The sex of the stimuli presented also influences the AB. In a study, it was shown that emotions that are more often than not prescribed to different sexes, were more quickly identified. Not only that, but when the attentional blink would occur, whether it be at lag 1 or lag 2, and how deep of a blink it was, could be manipulated by the sex of and the emotion expressed by T1.
There have also been studies using images as emotional stimuli. Emotionally negative pictures preceding the target by 2 items were found to induce greater deficits in processing the target stimuli than neutral pictures did. Thus, it seems that emotional information can elicit attentional biases which temporarily prevent awareness of actively sought out stimuli.
A study conducted by Heleen Slagter, Richard Davidson and colleagues, suggests that meditation, particularly vipassana, may reduce the duration of attentional blink. In an experiment, 17 people received three months of intensive training in meditation. Those 17 along with 23 meditation novices performed an attention task in which they successively picked out two numbers embedded in a series of letters. The novices exhibited attentional blink and missed the second number. In contrast, all the trained meditators consistently picked out both numbers. This indicated meditation practice can improve focus.
The Inhibition Theory
Raymond et al. (1992) suggest that the attentional blink is produced by perceptual uncertainty amongst the target (T1) and following target (T2). They suggest that this confusion happens at some point in the target identification processes. When confusion is eliminated, attentional blink isn’t observed. The researchers also suggested that one way to eliminate confusion is to have items that cannot be named.
The Interference Theory
Shapiro et al. (1994) suggest that an interference model may better explain the attentional blink effects than the inhibition model. In this model, the attentional blink is thought to take place because of an out of place item which is selected out of the series because of the interference within the items in the series. Shapiro proposes that the amount of interference increases or decreases with the length of the series.
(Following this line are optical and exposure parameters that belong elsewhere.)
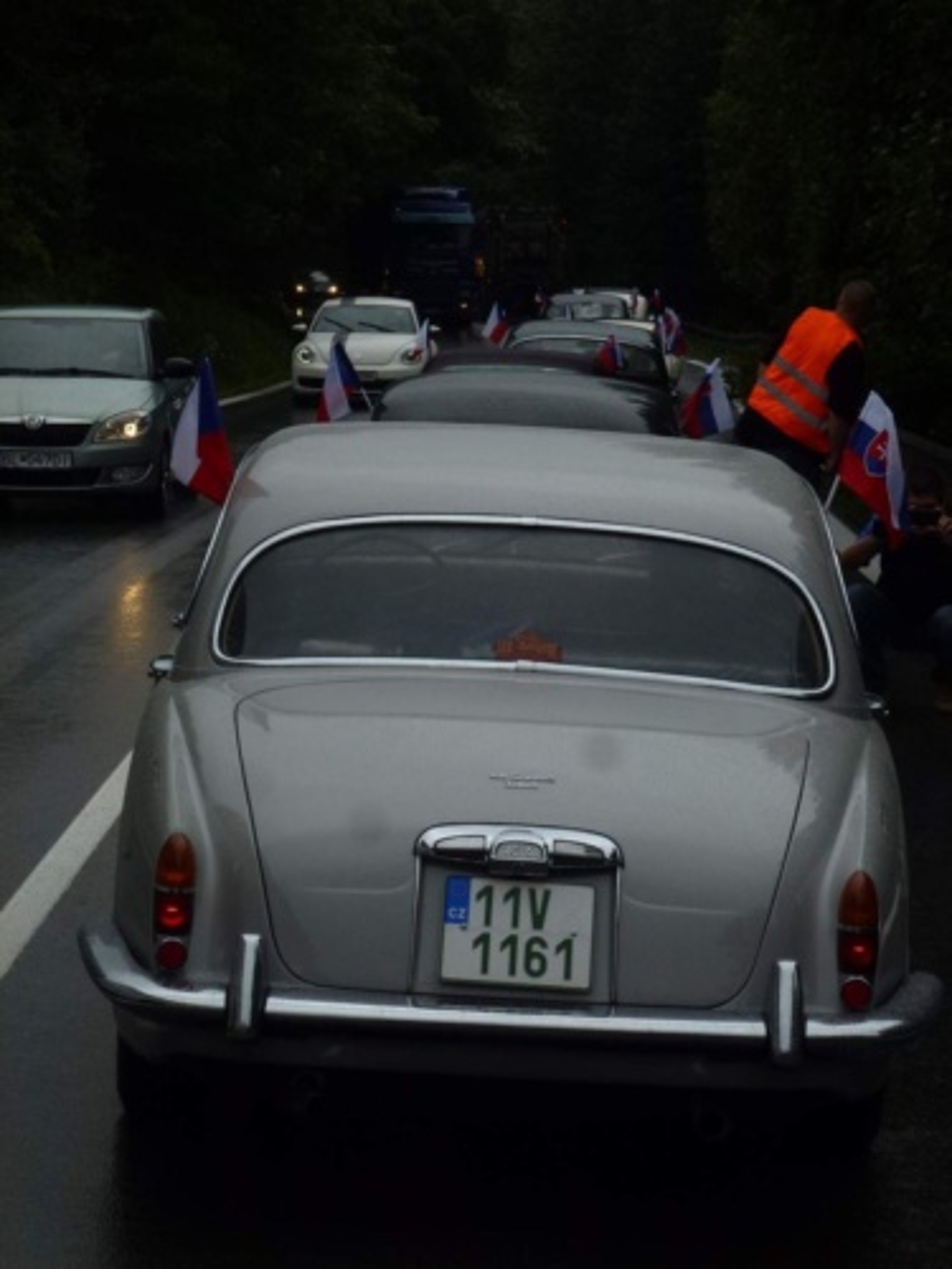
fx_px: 3814
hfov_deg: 14.2
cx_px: 476
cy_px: 634
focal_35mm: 104
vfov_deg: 18.9
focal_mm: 18.7
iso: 100
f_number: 5
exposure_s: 1/500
The Delay of Processing Theory
Giesbrecht and Di Lollo (1998) suggest that the attentional blink over target 2 results when the person is busy processing target 1. It is suggested that anything increasing the difficulty of processing of the first target will result in a greater attentional blink.
The Attentional Capacity Theory
Duncan et al. (1996) suggest that the target 1 takes over parts of our attentional capacity, leading to a deficit of processing or recognizing target 2 when presented immediately after target 1. This theory suggests that the time for which target 1 continues to occupy attentional capacity is related directly to the difficulty of processing target 2.
The Two-Stage Processing Theory
Chun & Potter (1995) suggest that quickly processing a series of items requires two back to back stages. The first stage is the initial rapid-detection. Here, the possible targets are noticed. The second stage is the capacity-limited in which items are taken in order to report later. Stage 2 occurs after the acknowledgement of targets in Stage 1. Here, stage 2 must finishing processing target 1, until then, target 2 will not be recognized in stage 2. If there is a situation where the second target comes in the first stage, the highway to stage two is delayed. Attentional blinking occurs when the second target is in stage 1 which causes a delay. The attentional blink mirror a restriction in the process of combining information from an unstable representation to a stable representation (Johnson & Proctor, 2004).